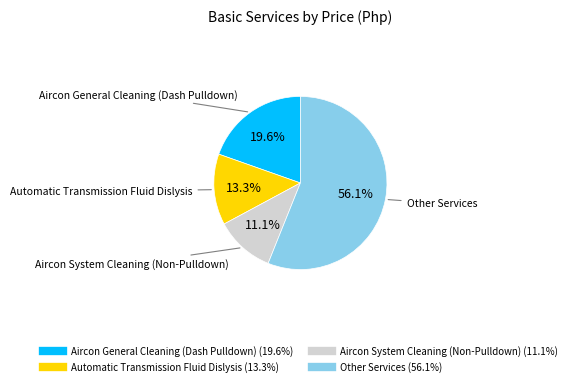

Does any single category account for the majority?

Yes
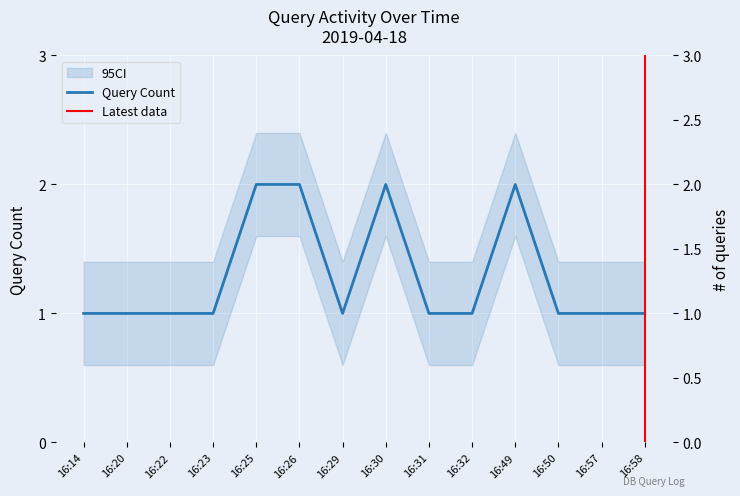

List the labels in order of value, largest first.

16:25, 16:26, 16:30, 16:49, 16:14, 16:20, 16:22, 16:23, 16:29, 16:31, 16:32, 16:50, 16:57, 16:58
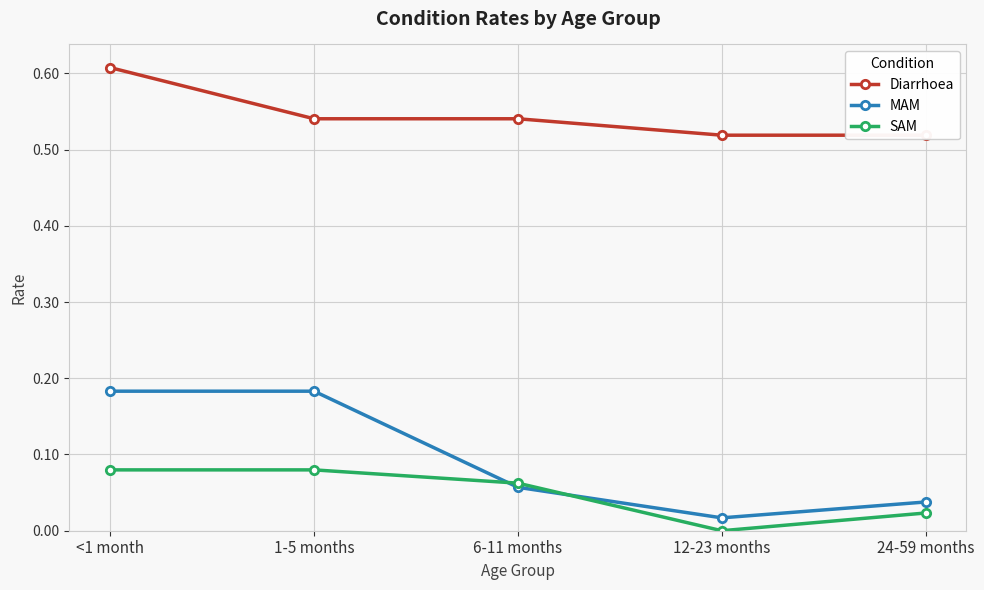

Reading right to left, extract all data points from this chart.

Diarrhoea: 24-59 months=0.5	12-23 months=0.5	6-11 months=0.5	1-5 months=0.5	<1 month=0.6
MAM: 24-59 months=0.0	12-23 months=0.0	6-11 months=0.1	1-5 months=0.2	<1 month=0.2
SAM: 24-59 months=0.0	12-23 months=0.0	6-11 months=0.1	1-5 months=0.1	<1 month=0.1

Request: Swap "chart" for "graph" throughout the material above, keeping everything else the same and leaving out the pictures.

Answer to the exercise:
Does any single category account for the majority?

Yes

List the labels in order of value, largest first.

16:25, 16:26, 16:30, 16:49, 16:14, 16:20, 16:22, 16:23, 16:29, 16:31, 16:32, 16:50, 16:57, 16:58

Reading right to left, extract all data points from this graph.

Diarrhoea: 24-59 months=0.5	12-23 months=0.5	6-11 months=0.5	1-5 months=0.5	<1 month=0.6
MAM: 24-59 months=0.0	12-23 months=0.0	6-11 months=0.1	1-5 months=0.2	<1 month=0.2
SAM: 24-59 months=0.0	12-23 months=0.0	6-11 months=0.1	1-5 months=0.1	<1 month=0.1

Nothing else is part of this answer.